22. Mai 2022 von Sigrid Grabmeier

Keine weiteren Lasten

Da kamen einige Leute aus Judäa nach Antiochia. Sie erklärten den Brüdern: „Ihr müsst euch beschneiden lassen,wie es nach Mose Vorschrift ist. Sonst könnt ihr nicht gerettet werden.“ Das verursachte große Aufregung in der Gemeinde. Paulus und Barnabas gerieten mit den Männern in heftigen Streit. Deshalb beschloss man, Paulus, Barnabas und einige andere aus der Gemeinde nach Jerusalem zu schicken. Dort sollten sie die Streitfrage den Aposteln und Gemeindeältesten vorlegen.

 

Darauf fassten die Apostel und die Gemeindeältesten sowie die ganze Gemeinde einen Beschluss: Sie wollten Männer aus ihrer Mitte wählen, und sie zusammen mit Paulus und Barnabas nach Antiochia schicken. Die Wahl fiel auf Judas, genannt Barsabbas, und Silas, die zu den führenden Männern in der Gemeinde gehörten. Den beiden gaben sie folgendes Schreiben mit: „Wir, die Apostel und Gemeindeältesten, eure Brüder, senden unsere Grüße: an die Brüder und Schwestern in Antiochia, Syrien und Kilikien, die aus den anderen Völkern stammen. Wie wir erfahren haben, waren einige aus unserer Gemeinde bei euch.Was sie euch sagten, hat euch erschreckt und zutiefst beunruhigt. Dazu hatten sie von uns keinen Auftrag. Wir haben einstimmig beschlossen, ausgewählte Männer zu euch zu schicken. Sie kommen zusammen mit unseren geliebten Brüdern Barnabas und Paulus. Es sind Männer, die für unseren Herrn Jesus Christus ihr Leben aufs Spiel gesetzt haben: Wir haben Judas und Silas zu euch geschickt. Sie werden euch dasselbe auch noch mündlich mitteilen. Der Heilige Geist und durch ihn auch wir haben nämlich beschlossen, euch keine weiteren Lasten aufzubürden.
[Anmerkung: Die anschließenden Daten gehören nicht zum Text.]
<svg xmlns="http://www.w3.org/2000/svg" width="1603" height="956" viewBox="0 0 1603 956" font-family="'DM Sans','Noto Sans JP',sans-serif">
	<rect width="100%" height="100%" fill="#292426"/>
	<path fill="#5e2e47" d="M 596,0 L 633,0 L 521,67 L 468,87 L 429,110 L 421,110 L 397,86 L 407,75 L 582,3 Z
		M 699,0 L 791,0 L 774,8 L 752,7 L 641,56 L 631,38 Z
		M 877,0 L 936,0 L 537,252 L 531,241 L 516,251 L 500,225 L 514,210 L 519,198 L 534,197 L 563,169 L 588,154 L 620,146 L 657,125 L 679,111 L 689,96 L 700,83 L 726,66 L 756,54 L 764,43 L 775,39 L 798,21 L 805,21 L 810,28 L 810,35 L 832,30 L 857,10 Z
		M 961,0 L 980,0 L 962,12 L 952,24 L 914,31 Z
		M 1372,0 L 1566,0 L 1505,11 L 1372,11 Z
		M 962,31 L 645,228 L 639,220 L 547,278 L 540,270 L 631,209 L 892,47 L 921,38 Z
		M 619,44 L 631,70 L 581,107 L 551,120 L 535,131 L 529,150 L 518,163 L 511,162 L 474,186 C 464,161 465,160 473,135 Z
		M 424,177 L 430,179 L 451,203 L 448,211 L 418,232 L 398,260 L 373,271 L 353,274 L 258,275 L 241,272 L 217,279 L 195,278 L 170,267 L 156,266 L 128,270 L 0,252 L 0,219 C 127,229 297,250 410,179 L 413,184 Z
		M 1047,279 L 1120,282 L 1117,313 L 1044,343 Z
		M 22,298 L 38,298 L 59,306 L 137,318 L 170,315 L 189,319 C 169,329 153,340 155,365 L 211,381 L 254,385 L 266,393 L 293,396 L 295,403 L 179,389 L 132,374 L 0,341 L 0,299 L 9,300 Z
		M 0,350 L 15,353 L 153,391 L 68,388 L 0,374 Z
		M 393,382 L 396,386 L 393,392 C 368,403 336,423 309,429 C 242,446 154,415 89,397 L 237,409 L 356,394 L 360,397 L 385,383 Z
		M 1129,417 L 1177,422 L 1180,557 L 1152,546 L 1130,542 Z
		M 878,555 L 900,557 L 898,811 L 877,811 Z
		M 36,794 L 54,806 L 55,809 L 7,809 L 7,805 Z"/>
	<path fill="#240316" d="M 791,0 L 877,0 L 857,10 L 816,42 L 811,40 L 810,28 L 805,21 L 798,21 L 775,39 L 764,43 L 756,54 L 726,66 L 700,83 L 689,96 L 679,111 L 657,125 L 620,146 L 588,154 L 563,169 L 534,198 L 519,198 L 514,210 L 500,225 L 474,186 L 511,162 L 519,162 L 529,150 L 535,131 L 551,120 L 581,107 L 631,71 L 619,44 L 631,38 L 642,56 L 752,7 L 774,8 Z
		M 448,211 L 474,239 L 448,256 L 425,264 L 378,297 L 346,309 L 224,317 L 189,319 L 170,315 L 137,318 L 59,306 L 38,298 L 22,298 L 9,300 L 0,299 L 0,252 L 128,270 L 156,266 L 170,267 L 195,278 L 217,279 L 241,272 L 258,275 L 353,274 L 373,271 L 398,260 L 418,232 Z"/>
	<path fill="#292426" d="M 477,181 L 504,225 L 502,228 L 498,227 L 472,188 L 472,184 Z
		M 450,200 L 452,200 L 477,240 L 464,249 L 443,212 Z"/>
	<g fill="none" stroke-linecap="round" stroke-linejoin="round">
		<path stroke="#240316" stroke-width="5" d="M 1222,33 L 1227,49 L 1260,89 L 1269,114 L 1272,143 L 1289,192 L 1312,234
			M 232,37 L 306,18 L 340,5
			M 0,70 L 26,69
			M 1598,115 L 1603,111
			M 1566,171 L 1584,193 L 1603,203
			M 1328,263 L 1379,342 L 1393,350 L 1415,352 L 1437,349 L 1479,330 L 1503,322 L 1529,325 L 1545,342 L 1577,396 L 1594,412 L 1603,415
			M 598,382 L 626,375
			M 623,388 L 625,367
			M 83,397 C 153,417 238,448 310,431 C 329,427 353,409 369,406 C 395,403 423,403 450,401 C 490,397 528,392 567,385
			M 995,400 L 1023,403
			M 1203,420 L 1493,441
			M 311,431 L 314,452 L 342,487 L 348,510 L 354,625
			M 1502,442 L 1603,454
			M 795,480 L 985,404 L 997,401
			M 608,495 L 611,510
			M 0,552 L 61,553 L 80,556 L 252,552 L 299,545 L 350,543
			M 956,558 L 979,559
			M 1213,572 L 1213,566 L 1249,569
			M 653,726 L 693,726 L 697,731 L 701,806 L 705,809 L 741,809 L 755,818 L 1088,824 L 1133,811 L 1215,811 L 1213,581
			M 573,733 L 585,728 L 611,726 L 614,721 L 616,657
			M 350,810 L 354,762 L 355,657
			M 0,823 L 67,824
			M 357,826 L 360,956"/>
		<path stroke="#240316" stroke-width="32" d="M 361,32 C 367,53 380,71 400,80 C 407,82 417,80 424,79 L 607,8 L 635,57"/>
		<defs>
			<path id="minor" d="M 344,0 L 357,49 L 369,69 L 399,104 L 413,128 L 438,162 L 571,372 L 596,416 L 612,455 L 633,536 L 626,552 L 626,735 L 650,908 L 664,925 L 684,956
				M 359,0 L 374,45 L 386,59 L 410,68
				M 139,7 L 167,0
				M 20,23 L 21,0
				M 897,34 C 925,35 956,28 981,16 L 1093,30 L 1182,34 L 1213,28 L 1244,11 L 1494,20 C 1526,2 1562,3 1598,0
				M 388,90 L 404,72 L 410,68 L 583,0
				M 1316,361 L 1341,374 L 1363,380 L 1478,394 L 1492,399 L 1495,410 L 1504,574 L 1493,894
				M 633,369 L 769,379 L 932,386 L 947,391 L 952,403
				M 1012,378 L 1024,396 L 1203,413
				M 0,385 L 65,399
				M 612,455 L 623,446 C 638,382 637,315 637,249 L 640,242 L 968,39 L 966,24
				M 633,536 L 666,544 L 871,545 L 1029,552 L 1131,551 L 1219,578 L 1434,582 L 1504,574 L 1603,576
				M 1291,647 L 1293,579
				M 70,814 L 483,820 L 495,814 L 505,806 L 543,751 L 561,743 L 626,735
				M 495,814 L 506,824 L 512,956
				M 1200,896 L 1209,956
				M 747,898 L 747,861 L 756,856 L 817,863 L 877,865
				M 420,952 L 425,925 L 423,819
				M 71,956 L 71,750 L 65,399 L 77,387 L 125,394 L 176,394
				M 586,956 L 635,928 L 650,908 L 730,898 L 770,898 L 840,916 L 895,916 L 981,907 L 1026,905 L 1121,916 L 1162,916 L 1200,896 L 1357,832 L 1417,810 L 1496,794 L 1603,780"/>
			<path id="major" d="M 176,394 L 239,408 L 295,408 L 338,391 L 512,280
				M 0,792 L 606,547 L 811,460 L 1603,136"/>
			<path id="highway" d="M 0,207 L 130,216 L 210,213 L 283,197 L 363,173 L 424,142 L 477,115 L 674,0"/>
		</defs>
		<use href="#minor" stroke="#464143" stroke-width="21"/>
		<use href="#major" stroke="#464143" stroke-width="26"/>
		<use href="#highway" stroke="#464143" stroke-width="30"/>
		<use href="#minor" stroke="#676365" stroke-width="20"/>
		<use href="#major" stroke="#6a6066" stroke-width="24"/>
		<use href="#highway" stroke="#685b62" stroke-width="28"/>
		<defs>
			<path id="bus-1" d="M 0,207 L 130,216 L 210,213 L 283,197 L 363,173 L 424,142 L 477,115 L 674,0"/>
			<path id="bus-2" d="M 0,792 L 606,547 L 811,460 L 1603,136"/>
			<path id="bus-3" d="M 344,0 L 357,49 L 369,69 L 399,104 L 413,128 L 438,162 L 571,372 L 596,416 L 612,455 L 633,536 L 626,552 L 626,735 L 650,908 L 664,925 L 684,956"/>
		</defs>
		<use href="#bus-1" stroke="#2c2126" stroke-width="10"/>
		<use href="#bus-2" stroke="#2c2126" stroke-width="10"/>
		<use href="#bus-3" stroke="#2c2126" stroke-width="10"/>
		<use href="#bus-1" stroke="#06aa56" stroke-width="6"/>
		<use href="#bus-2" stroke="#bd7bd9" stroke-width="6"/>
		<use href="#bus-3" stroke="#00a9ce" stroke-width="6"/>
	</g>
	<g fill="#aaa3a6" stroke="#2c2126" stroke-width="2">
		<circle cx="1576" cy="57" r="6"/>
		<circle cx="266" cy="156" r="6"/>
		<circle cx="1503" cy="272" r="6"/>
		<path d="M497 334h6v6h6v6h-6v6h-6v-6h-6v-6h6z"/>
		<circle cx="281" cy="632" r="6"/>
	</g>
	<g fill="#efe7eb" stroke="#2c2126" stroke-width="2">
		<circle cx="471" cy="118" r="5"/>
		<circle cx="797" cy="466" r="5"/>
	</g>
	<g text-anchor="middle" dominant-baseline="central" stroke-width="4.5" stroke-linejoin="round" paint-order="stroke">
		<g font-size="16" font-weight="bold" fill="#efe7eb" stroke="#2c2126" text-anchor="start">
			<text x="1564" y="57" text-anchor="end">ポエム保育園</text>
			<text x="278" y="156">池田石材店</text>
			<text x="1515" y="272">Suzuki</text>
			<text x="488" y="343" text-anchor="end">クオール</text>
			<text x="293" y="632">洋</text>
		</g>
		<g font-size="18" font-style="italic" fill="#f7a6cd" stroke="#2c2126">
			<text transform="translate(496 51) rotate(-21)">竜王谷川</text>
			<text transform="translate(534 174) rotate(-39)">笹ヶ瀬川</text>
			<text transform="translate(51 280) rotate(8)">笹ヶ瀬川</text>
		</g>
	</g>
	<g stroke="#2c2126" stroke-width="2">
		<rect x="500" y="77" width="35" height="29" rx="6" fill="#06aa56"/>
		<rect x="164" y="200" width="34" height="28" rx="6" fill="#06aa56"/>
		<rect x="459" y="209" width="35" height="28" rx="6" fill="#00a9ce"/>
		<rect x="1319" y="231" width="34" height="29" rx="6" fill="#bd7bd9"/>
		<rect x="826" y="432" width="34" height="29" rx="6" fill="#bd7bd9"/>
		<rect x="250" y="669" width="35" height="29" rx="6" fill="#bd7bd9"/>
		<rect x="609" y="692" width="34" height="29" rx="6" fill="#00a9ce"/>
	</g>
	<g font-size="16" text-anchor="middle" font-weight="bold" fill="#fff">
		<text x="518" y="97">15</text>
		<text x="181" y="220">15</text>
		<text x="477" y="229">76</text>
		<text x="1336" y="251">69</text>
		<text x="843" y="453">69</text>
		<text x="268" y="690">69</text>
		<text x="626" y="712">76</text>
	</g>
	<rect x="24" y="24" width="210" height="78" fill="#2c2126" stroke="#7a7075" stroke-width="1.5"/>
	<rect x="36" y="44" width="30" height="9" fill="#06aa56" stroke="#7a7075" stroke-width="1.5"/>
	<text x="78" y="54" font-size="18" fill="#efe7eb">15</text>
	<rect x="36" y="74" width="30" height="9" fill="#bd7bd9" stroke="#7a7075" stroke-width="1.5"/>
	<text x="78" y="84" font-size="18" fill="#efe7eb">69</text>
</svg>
Nur die folgenden Dinge solltet ihr unbedingt beachten: Esst kein Fleisch von Tieren, die als Opfer für Götzen geschlachtet wurden. Nehmt kein Blut zu euch.Verzehrt kein Fleisch von Tieren, die nicht ausgeblutet sind, und geht keine verbotenen sexuellen Beziehungen ein.Wenn ihr dies vermeidet, macht ihr alles richtig. Und nun lebt wohl!“

 

Apg 15,1-2; 22-29, Basisbibel  

 

 

 

Keine weiteren Lasten

Paulus und Barnabas hatten bei ihrer Verkündigung wohl sehr schönes, nämlich Bekehrungen und Heilungen erlebt, aber eben auch schlimmes, Paulus wurde in Lystra von Mitgliedern der jüdischen Gemeinden gesteinigt. Gerade jüdische Menschen konnten nicht akzeptieren, dass die neue Lehre, für die sie durchaus offen waren, auch für Menschen anderer Religionen und Herkunft ohne besondere Auflagen kultischen Verhaltens gelten sollte. Sie waren das auserwählte Volk. Nicht die anderen.

 

Die Auseinandersetzung mit den Ältesten und Aposteln in Jerusalem ging dann auch nicht so locker über die Bühne, wie die große Lücke im zitierten Text glauben machen möchte. Es ging ganz schön zur Sache und auch hier gab es die Meinung: das jüdische Volk zuerst. Jakobus, der Bruder Jesu griff vermittelnd ein und schloss die Beschneidung als Voraussetzung für die Aufnahme in die Gemeinden aus.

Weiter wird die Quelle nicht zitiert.